Please lay out every line of the entries below as a JSON list of strings, one string per line, and leave out the blank lines.

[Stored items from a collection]
________________________

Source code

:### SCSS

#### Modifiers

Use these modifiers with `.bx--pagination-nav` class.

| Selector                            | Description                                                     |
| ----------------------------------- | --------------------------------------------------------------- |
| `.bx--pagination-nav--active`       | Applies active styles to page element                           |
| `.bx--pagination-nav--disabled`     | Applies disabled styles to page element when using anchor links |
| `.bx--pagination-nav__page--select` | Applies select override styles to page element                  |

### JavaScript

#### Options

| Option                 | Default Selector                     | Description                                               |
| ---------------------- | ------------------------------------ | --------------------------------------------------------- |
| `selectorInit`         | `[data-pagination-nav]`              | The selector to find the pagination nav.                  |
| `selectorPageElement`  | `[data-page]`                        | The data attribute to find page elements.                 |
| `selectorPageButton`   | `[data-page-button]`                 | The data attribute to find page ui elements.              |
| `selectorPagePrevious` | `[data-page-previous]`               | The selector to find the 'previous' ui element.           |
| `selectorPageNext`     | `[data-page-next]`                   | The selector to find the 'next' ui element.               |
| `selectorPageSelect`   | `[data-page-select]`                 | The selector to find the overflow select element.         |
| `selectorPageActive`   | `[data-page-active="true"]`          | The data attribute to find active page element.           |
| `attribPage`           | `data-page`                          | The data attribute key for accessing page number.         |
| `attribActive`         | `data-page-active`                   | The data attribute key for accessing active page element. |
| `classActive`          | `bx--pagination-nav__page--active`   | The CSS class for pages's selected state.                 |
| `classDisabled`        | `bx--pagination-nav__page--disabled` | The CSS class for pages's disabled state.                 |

________________________

▶ **Result for this exercise**
[
  "Source code",
  ":### SCSS",
  "#### Modifiers",
  "Use these modifiers with `.bx--pagination-nav` class.",
  "| Selector                            | Description                                                     |",
  "| ----------------------------------- | --------------------------------------------------------------- |",
  "| `.bx--pagination-nav--active`       | Applies active styles to page element                           |",
  "| `.bx--pagination-nav--disabled`     | Applies disabled styles to page element when using anchor links |",
  "| `.bx--pagination-nav__page--select` | Applies select override styles to page element                  |",
  "### JavaScript",
  "#### Options",
  "| Option                 | Default Selector                     | Description                                               |",
  "| ---------------------- | ------------------------------------ | --------------------------------------------------------- |",
  "| `selectorInit`         | `[data-pagination-nav]`              | The selector to find the pagination nav.                  |",
  "| `selectorPageElement`  | `[data-page]`                        | The data attribute to find page elements.                 |",
  "| `selectorPageButton`   | `[data-page-button]`                 | The data attribute to find page ui elements.              |",
  "| `selectorPagePrevious` | `[data-page-previous]`               | The selector to find the 'previous' ui element.           |",
  "| `selectorPageNext`     | `[data-page-next]`                   | The selector to find the 'next' ui element.               |",
  "| `selectorPageSelect`   | `[data-page-select]`                 | The selector to find the overflow select element.         |",
  "| `selectorPageActive`   | `[data-page-active=\"true\"]`          | The data attribute to find active page element.           |",
  "| `attribPage`           | `data-page`                          | The data attribute key for accessing page number.         |",
  "| `attribActive`         | `data-page-active`                   | The data attribute key for accessing active page element. |",
  "| `classActive`          | `bx--pagination-nav__page--active`   | The CSS class for pages's selected state.                 |",
  "| `classDisabled`        | `bx--pagination-nav__page--disabled` | The CSS class for pages's disabled state.                 |"
]